САЙТ ГАЗЕТЫ ПАРЛАМЕНТСКОГО СОБРАНИЯ СОЮЗА БЕЛАРУСИ И РОССИИ

Общество

Камень памяти

О писателе Константине Симонове рассказывает его современник Василий Песков

28 ноября исполнилось 100 лет со дня рождения советского писателя Константина Симонова. В 1980 году для «Комсомольской правды» известный писатель и журналист Василий Песков написал очерк про своего коллегу и друга. Рассказал, почему таким особенным был для него белорусский город Могилев. О людях, которые его защищали. О поле, которое считал своим. Мы публикуем рассказ специально для читателей «СВ».

Кусок земли, запавший в душу


На шестом километре дороги, если ехать из Могилева в Бобруйск, шоссе слегка расширяется, в разрезе придорожной полосы елей и кленов проезжий видит площадку и на ней дикий камень. Памятник?.. Остановившись, видишь у камня цветы и хорошо знакомое факсимиле, резцом просеченное на валуне, - Константин Симонов. С тыльной стороны камня - литая доска: «…Всю жизнь он помнил это поле боя 1941 года и завещал развеять здесь свой прах».

Эти слова заставляют снять шапку и помолчать, глядя на поле, прилегающее к дороге.

Если проезжий не очень спешит, он от кого-нибудь узнает: полоса кустарника и деревьев, линейкой идущая в поле, скрывает остатки рва, который когда-то спешно вырыли - остановить танки. Но немецкие танки в 41-м остановил не этот теперь оплывший земляной ров, а люди, тут и полегшие. Симонов видел, как это было. Помнил об этом всю свою жизнь. И однажды обмолвился, что хотел бы, чтобы прах его был развеян на поле боя под Могилевом.

…Симонов много видел и много всего пережил. И если уж так запал ему в душу кусок земли на подступах к Могилеву, то, видно, были на это причины немаленькие. И это действительно так.

Шел пятый день войны...

▶ **Задание**:
Продолжите приведенный выше очерк о Константине Симонове и поле боя под Могилевом с места после фразы «Шел пятый день войны...».

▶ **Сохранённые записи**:

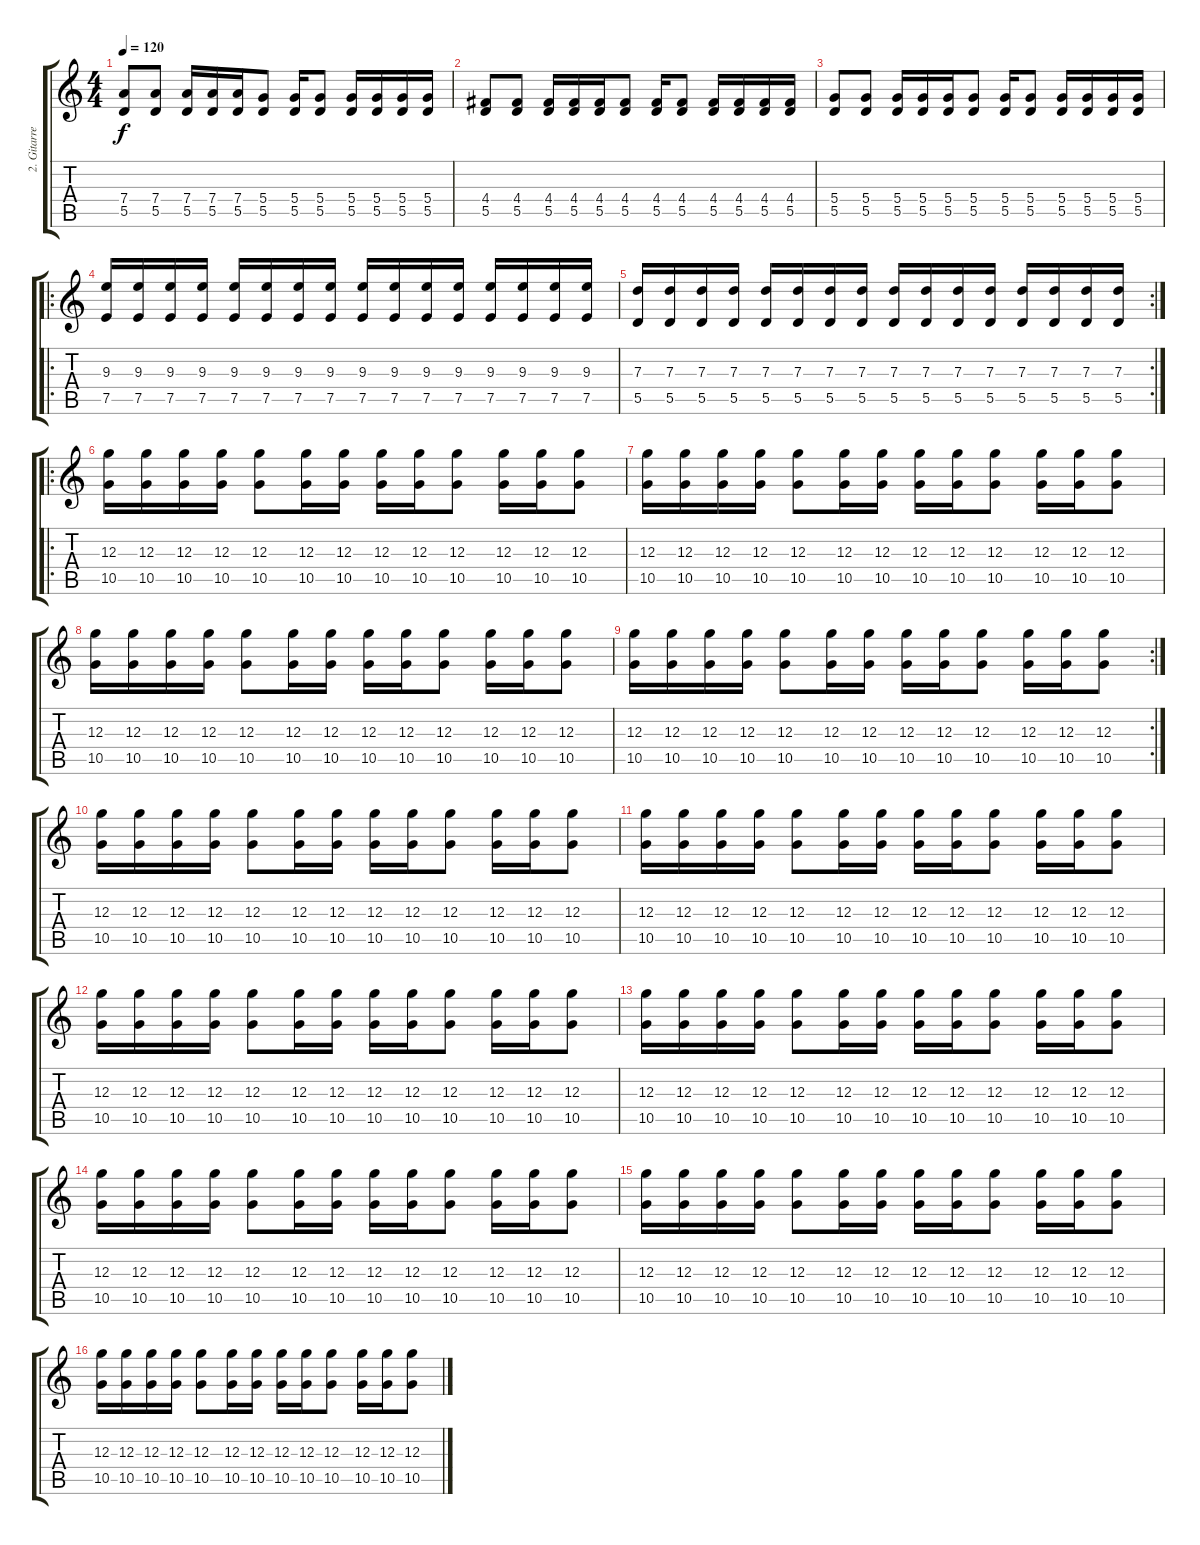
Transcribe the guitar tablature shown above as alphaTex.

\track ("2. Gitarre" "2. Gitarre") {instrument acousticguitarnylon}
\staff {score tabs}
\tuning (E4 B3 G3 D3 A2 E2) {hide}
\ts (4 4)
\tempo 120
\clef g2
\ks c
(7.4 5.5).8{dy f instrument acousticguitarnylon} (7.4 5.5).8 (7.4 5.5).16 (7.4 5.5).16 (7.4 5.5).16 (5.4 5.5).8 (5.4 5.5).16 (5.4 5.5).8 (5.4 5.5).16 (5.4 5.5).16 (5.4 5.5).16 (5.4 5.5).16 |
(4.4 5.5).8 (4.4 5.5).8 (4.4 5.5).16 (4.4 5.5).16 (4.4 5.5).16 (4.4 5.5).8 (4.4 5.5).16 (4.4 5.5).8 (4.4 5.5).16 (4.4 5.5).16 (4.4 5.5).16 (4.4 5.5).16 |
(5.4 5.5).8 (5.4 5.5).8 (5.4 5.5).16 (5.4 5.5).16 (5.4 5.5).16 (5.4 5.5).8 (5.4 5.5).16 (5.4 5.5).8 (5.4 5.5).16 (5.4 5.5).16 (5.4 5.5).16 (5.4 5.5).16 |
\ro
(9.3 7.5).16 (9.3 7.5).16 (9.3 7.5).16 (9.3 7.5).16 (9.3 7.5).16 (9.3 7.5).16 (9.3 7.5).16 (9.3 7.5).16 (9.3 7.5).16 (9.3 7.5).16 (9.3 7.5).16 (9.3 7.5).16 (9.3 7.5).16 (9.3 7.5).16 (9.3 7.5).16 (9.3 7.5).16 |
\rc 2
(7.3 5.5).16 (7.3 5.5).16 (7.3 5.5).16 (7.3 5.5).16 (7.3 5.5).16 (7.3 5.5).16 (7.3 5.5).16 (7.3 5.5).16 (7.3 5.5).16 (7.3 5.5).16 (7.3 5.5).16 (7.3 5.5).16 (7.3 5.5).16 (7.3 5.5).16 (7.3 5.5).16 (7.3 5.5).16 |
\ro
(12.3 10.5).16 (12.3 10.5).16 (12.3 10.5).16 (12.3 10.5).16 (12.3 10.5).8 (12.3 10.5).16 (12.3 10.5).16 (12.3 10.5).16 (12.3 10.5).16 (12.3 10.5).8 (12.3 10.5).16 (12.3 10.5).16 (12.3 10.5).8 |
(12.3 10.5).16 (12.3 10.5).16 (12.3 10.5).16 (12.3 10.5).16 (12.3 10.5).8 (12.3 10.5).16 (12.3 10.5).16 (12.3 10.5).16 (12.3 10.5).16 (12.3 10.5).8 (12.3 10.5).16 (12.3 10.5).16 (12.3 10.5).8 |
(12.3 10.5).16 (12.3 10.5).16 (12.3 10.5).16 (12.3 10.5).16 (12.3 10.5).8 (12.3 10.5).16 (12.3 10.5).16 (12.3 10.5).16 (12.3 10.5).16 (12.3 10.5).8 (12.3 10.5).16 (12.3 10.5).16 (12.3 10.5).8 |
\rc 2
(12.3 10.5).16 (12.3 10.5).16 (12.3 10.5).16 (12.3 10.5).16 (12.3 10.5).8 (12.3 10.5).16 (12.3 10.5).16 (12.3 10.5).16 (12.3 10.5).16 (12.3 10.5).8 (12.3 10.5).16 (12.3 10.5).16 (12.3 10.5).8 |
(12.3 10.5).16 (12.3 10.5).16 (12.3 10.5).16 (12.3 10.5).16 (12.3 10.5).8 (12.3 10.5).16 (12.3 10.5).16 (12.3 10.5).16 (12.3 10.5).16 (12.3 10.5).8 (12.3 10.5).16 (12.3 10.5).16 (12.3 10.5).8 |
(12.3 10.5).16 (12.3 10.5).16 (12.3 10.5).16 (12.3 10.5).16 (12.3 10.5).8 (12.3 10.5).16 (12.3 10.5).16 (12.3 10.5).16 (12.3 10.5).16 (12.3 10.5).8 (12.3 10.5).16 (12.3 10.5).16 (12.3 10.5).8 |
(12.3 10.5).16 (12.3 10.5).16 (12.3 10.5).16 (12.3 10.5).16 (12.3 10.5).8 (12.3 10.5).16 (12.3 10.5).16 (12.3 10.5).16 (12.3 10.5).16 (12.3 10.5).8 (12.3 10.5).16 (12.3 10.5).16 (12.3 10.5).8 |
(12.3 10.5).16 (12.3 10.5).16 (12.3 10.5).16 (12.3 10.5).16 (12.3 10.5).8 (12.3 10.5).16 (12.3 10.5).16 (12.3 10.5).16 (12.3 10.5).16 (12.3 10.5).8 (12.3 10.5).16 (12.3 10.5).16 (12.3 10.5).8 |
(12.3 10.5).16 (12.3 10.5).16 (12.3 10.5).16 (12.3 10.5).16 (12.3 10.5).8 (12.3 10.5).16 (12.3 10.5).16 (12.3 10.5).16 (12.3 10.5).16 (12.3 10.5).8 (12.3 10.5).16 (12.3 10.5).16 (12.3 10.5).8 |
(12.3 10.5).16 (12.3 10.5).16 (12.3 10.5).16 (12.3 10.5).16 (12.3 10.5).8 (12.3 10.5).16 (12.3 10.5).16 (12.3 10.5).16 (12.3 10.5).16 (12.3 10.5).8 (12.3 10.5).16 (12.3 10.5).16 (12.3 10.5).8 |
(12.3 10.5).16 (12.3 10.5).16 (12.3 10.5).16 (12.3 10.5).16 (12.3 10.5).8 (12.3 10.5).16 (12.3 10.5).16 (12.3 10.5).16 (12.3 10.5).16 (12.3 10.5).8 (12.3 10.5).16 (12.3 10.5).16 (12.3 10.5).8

==

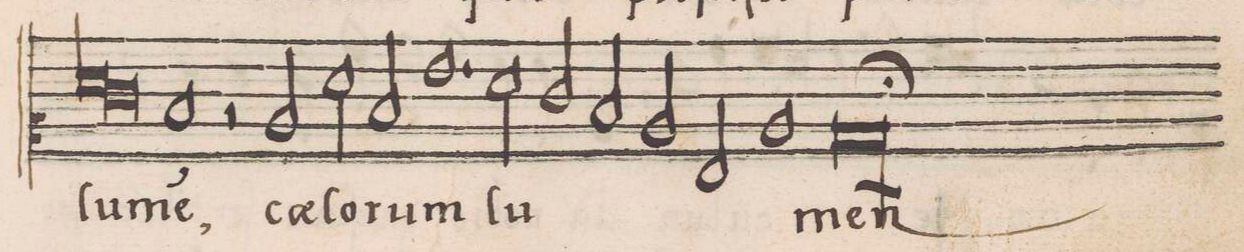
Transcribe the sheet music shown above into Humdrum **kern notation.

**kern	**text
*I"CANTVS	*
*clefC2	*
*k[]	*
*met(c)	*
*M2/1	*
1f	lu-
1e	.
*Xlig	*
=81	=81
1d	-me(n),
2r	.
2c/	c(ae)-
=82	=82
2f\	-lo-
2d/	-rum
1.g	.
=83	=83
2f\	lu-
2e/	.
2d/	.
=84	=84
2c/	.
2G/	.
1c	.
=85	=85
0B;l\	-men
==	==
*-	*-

---

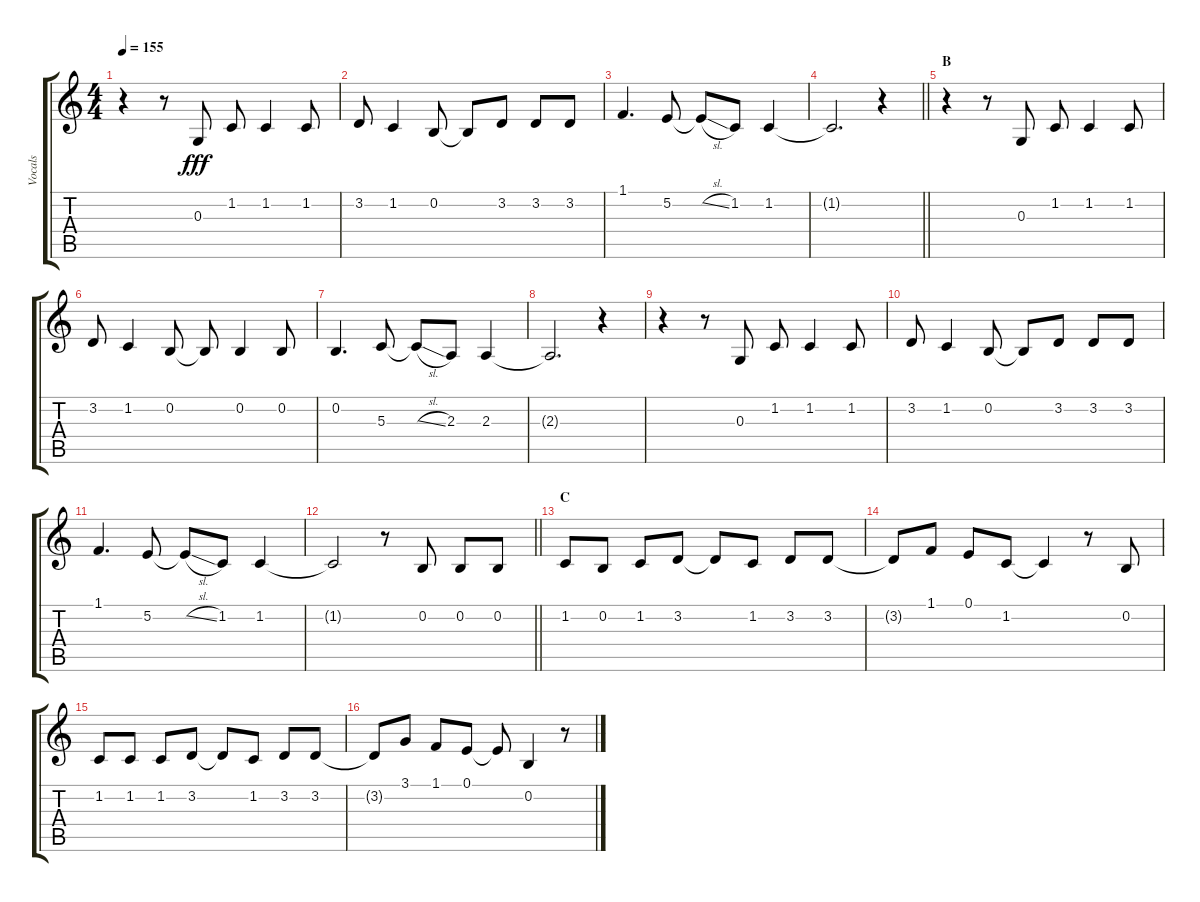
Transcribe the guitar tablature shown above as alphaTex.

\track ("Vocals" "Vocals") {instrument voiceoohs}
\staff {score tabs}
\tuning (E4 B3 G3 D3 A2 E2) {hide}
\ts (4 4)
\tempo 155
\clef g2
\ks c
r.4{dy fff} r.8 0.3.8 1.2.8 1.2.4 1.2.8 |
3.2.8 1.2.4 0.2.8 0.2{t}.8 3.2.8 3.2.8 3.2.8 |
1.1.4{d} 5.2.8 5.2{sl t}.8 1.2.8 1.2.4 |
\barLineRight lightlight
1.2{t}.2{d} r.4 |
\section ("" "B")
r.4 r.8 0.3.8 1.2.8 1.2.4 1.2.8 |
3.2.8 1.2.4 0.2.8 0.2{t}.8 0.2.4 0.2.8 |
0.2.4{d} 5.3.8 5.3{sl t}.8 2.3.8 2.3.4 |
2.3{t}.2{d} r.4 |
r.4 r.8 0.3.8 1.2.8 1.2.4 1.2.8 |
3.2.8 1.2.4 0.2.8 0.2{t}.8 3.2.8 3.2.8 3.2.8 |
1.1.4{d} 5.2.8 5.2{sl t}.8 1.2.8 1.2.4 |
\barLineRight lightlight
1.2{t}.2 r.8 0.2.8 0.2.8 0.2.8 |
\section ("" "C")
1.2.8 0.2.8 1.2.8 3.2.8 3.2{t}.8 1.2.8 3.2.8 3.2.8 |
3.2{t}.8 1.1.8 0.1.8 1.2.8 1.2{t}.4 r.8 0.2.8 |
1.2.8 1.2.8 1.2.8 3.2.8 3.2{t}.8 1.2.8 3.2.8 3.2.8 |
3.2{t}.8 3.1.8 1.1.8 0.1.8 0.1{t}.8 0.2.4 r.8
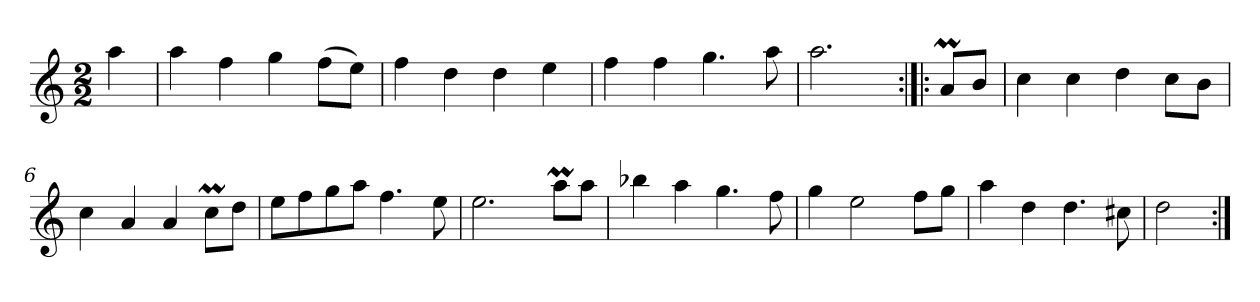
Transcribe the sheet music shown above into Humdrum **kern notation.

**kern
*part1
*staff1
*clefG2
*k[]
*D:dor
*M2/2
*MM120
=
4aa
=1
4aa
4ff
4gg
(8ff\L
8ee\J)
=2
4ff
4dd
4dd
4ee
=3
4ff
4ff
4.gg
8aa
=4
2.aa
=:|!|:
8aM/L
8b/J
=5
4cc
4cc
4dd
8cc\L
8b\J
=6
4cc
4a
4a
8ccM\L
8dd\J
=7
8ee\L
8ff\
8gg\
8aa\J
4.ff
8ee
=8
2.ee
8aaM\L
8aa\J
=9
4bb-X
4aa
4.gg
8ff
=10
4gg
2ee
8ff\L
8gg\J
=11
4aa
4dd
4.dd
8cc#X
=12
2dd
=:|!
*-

▶ **Результат задания**:
Я беседовал с Константином Михайловичем незадолго до его смерти. Перебрали многое, что пришлось пережить на войне и после войны, и было заметно: все, что касалось июня - июля 41-го, и особенно всего, что было пережито под Могилевом, его очень волновало. Читая книги его, статьи, вспоминая его беседы и публичные речи, многие могут заметить: слово Могилев непременно всюду нет-нет да и всплывет, и непременно в почетном ряду названий, в ряду таких славных мест, как Москва, блокадный Ленинград, Сталинград, Курская дуга, Севастополь, Одесса…

Оборона Могилева была героической. Город сражался в кольце врагов, когда оставлены были Минск и Смоленск, - сражался, зная, что обречен. Слава его заслуженная. Однако была у Симонова и личная приязнь к этому древнему белорусскому городу, к могилевским полям, лесам и дорогам. Обращаясь к опубликованным теперь военным дневникам писателя, отчетливо видишь причину этой приязни.

"Я был всего-навсего корреспондентом, но и у меня есть кусок земли, который мне век не забыть..."



В 1941 году Константину Симонову было двадцать пять лет. За Могилев, к линии фронта, военным корреспондентом он прибыл к пятому дню войны. Каким он был, этот совсем еще молодой человек, уже известный, впрочем, как автор только что пошедшей пьесы «Парень из нашего города», известный как поэт?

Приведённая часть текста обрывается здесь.